Octopus Is All Over East Bay Menus

Octopus Is All Over East Bay Menus

PHOTO BY PAT MAZZERA

Kenny Belov of Sausalito’s TwoXSea shows off a catch of the day, octopus.


Eaten worldwide for millenniums, the hard-to-cook octopus is arising everywhere on menus.

If we’ve ever needed proof that our species will eat anything that moves, that proof is octopus. Cooked and served whole, it looks vaguely obscene. Even when its legs are diced into bits, those suckers still gape like desperate rubber mouths.

This sushi-bar staple, depicted on 4,000-year-old Minoan pottery, is popping up on more and more East Bay menus. Has prolonged exposure to diverse cuisines encouraged us to ecstatically embrace this oceangoing oddball as we’ve already done with bison, boar, and other former outliers? Or is it mainly that we’ve already overfished most of the less repulsive sea creatures?

Jack’s Oyster Bar in Jack London Square serves octopus charred and whole. Lakeshore’s Shakewell tops tentacles with saffron aioli and dubs them Octo-Dogs. Fruitvale’s Mariscos La Costa serves it as ceviche. Alameda’s Trabocco offers it two ways: grilled with potatoes as an antipasto, and long-simmered in Brodetto alla Vastese, an Abruzzo-style seafood stew.

Yet this hard-beaked, allegedly intelligent invertebrate is a love-it-or-hate-it lightning rod.

“If cooked correctly, octopus should have a delicate and tender texture as well as a rich and briny flavor,” says Fred Sassen, co-owner of Oakland’s Homestead, whose starters include octopus carpaccio. “There is nothing worse than tough octopus. That’s why there’s a very love/hate opinion.”

Octophobes have either been traumatized by ill-prepared octopus “or they have a textural problem with it,” explains Niko Eftimou, chef at Berkeley’s Pathos Organic Greek Kitchen, who serves it grilled with fried capers.

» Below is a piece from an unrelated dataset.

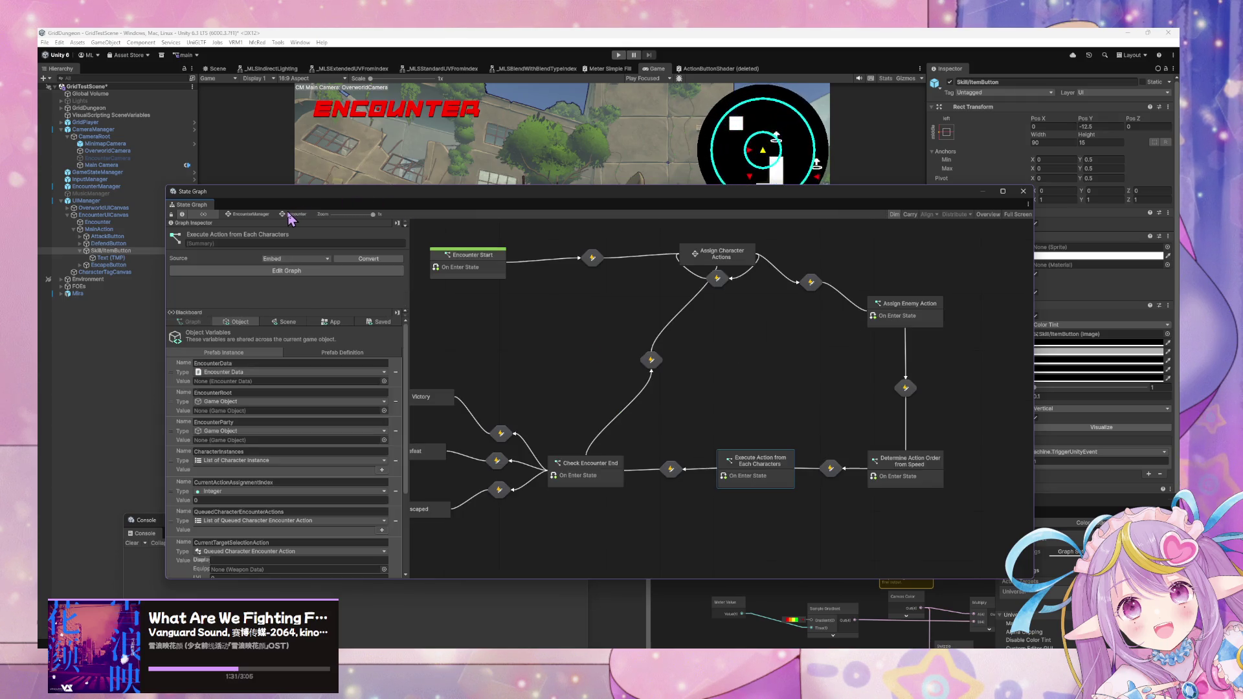
pyautogui.moveTo(725, 256); pyautogui.dragTo(655, 260)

Octopus, Eftimou asserts, should be as tender as scallops—“not rubbery as people have come to expect.”

Attaining such tenderness is—well, tough.

“Octopus can be a very intimidating product to work with because most people do not understand its anatomy,” Eftimou explains. “The goal is to penetrate the extremely tough artery within each tentacle by way of tenderization techniques. Octopus cannot be rushed.”

“Octopus is very difficult to work with in its original untreated raw state,” agrees Hopscotch co-owner/chef Kyle Itani, who serves it brick-grilled with seaweed, mizuna, and ponzu. To avoid jaw-busting rubberiness, he says, “the mantra is to cook it for two minutes or two hours.”

“I have perfected a method that delivers consistent results for me,” reveals A16 Rockridge chef Rocky Maselli. “I braise the octopus in olive oil with chili and garlic until tender and use the braised octopus in antipasti, pasta, and entrees. It is truly one of my favorites.

“I don’t run octopus on the A16 menu often as I’d like because it is quickly becoming unsustainable. The Mediterranean variety are becoming overfished, if not already overfished.”

Sourcing West Coast-caught octopus seasonally through Sausalito-based TwoXSea, Maselli says, “I can put them on the menu with a good conscience when they are available.”

Several East Bay stores, including the Berkeley Bowl and Rockridge’s Hapuku Fish Shop, sell pre-frozen octopus sourced mainly from India and Spain.

Many diners shun octopus “because of the squishy sea-creature horror look,” ventures Bob Klein, co-owner of Oakland’s Oliveto Restaurant and Café, whose executive chef Jonah Rhodehamel first slow-braises, then grills octopus, before serving it with chickpea-flour flatbread. “But it’s meaty, has great texture, and takes on flavor well.